Bolton deflects on Putin’s involvement in 2016 election
By QUINT FORGEY
White House national security adviser John Bolton on Sunday declined to rule on whether Russian President Vladimir Putin was involved in the Kremlin’s cyberattacks on the Democratic National Committee and other targets during the 2016 presidential campaign.
But Bolton said President Donald Trump will have the chance to ask Putin directly about his role when the two leaders meet Monday in Helsinki.
“That's what one of the purposes of this meeting is, so the president can see eye to eye with President Putin and ask him about it,” Bolton said on ABC's “This Week.”

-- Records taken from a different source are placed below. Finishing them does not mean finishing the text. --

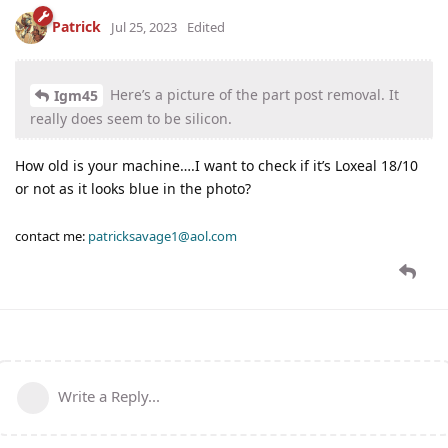
Patrick
Jul 25, 2023
Edited
Here’s a picture of the part post removal. It
Igm45
really does seem to be silicon.
How old is your machine….I want to check if it’s Loxeal 18/10
or not as it looks blue in the photo?
contact me:
patricksavage1@aol.com
Write a Reply...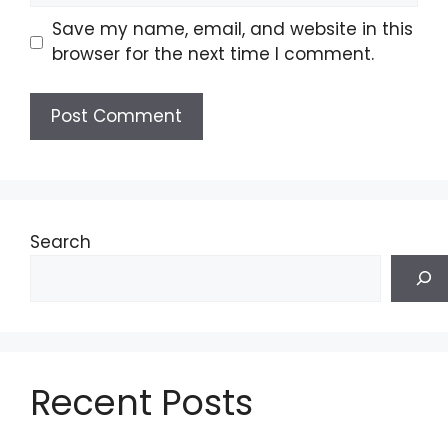
Save my name, email, and website in this
browser for the next time I comment.
Search
Recent Posts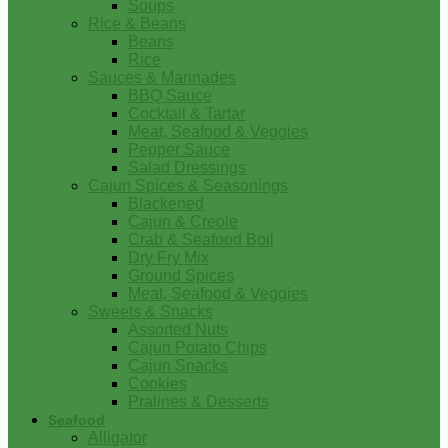
Soups
Rice & Beans
Beans
Rice
Sauces & Marinades
BBQ Sauce
Cocktail & Tartar
Meat, Seafood & Veggies
Pepper Sauce
Salad Dressings
Cajun Spices & Seasonings
Blackened
Cajun & Creole
Crab & Seafood Boil
Dry Fry Mix
Ground Spices
Meat, Seafood & Veggies
Sweets & Snacks
Assorted Nuts
Cajun Potato Chips
Cajun Snacks
Cookies
Pralines & Desserts
Seafood
Alligator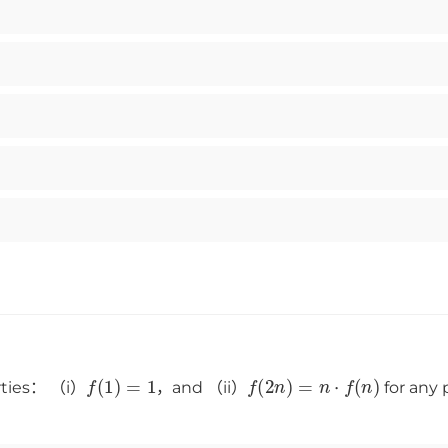
f
(
1
)
=
1
f
(
2
n
)
=
n
⋅
f
(
n
)
erties： （i）
，and （ii）
for any 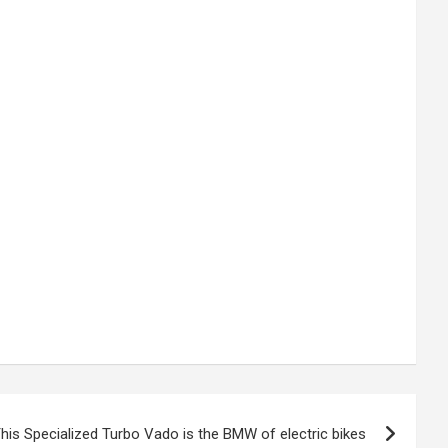
his Specialized Turbo Vado is the BMW of electric bikes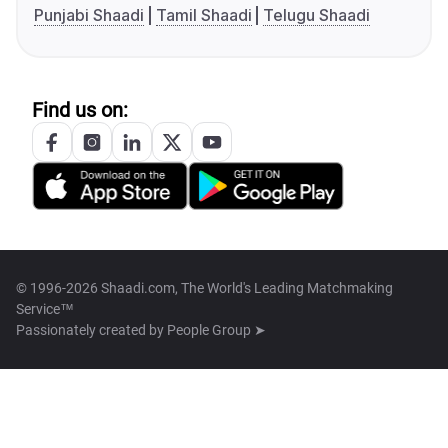
Punjabi Shaadi
Tamil Shaadi
Telugu Shaadi
Find us on:
© 1996-2026 Shaadi.com, The World's Leading Matchmaking
Service™
Passionately created by
People Group ➤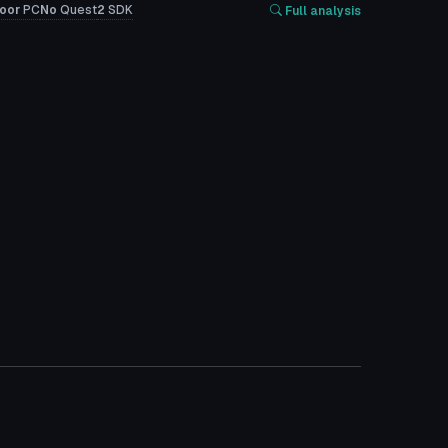
oor
PC
No
Quest
2
SDK
Full analysis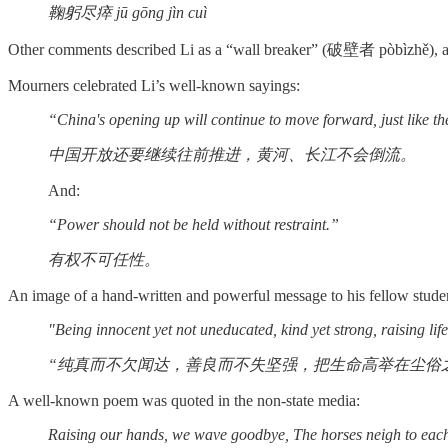
鞠躬尽瘁 jū gōng jìn cuì
Other comments described Li as a “wall breaker” (破壁者 pòbìzhě), 
Mourners celebrated Li’s well-known sayings:
“China's opening up will continue to move forward, just like t
中国开放还要继续往前推进，黄河、长江不会倒流。
And:
“Power should not be held without restraint.”
有权不可任性。
An image of a hand-written and powerful message to his fellow stude
"Being innocent yet not uneducated, kind yet strong, raising li
“纯真而不欠闻达，善良而不失坚强，把生命高举在尘俗之
A well-known poem was quoted in the non-state media:
Raising our hands, we wave goodbye, The horses neigh to each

Bolton had originally been scheduled to also appear on CNN’s “State of the Union” on Sunday, but the White House quashed that interview for what it deemed “bad behavior” by the cable network.

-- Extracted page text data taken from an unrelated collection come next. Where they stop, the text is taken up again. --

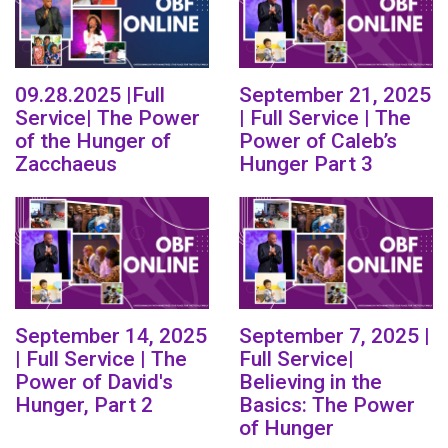
09.28.2025 |Full
September 21, 2025
Service| The Power
| Full Service | The
of the Hunger of
Power of Caleb’s
Zacchaeus
Hunger Part 3
September 14, 2025
September 7, 2025 |
| Full Service | The
Full Service|
Power of David's
Believing in the
Hunger, Part 2
Basics: The Power
of Hunger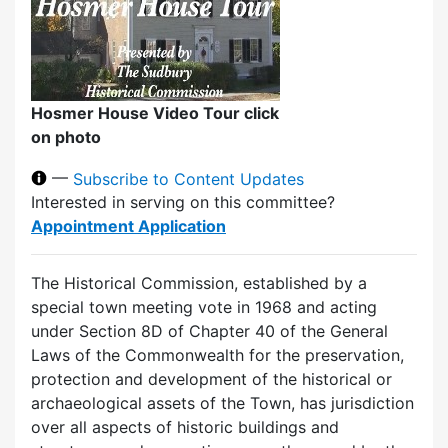
Hosmer House Video Tour click
on photo
—
Subscribe to Content Updates
Interested in serving on this committee?
Appointment Application
The Historical Commission, established by a
special town meeting vote in 1968 and acting
under Section 8D of Chapter 40 of the General
Laws of the Commonwealth for the preservation,
protection and development of the historical or
archaeological assets of the Town, has jurisdiction
over all aspects of historic buildings and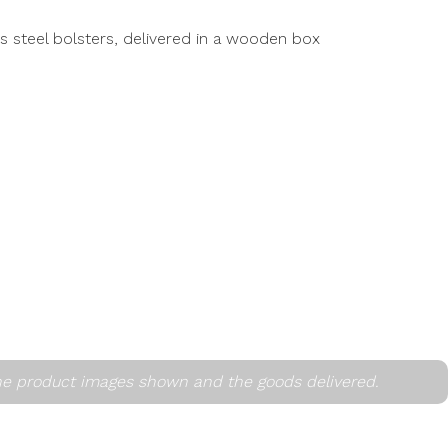
ss steel bolsters, delivered in a wooden box
he product images shown and the goods delivered.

Bolton’s hesitancy to implicate Putin in Moscow’s aggression echoes Trump’s own seeming ambivalence on whether the ex-KGB officer knew about his government’s attempts to undermine American democracy — or whether they ever happened at all.
“Russia continues to say they had nothing to do with Meddling in our Election!” the president tweeted late last month.

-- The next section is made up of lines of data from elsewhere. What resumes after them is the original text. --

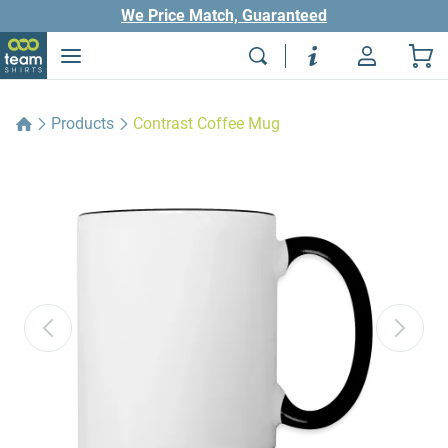
We Price Match, Guaranteed
Products
Contrast Coffee Mug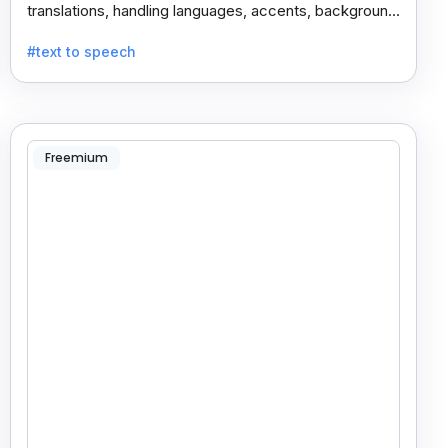
translations, handling languages, accents, background
noise, and technical terms with ease.
#text to speech
Freemium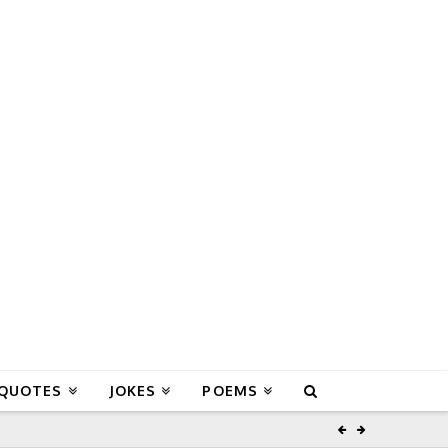
 QUOTES
JOKES
POEMS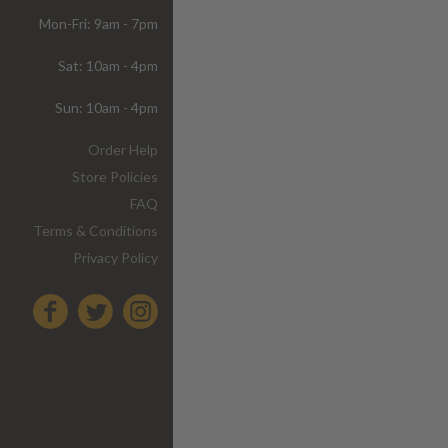
Mon-Fri: 9am - 7pm
Sat: 10am - 4pm
Sun: 10am - 4pm
Order Help
Store Policies
FAQ
Terms & Conditions
Privacy Policy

But following special counsel Robert Mueller’s indictment Friday of 12 Russian military intelligence officers for hacking the DNC, Trump is coming under greater pressure to confront Putin directly.
“I can tell you when I met with President Putin a few weeks ago to prepare for the Helsinki meeting, he made it plain that he said the Russian state was not involved, and he was very clear with his translator that that's the word that he wanted,” Bolton said Sunday.
“Now we'll have to see, given that these are allegations concerning GRU agents, obviously part of the Russian state, what he says about it now," Bolton added.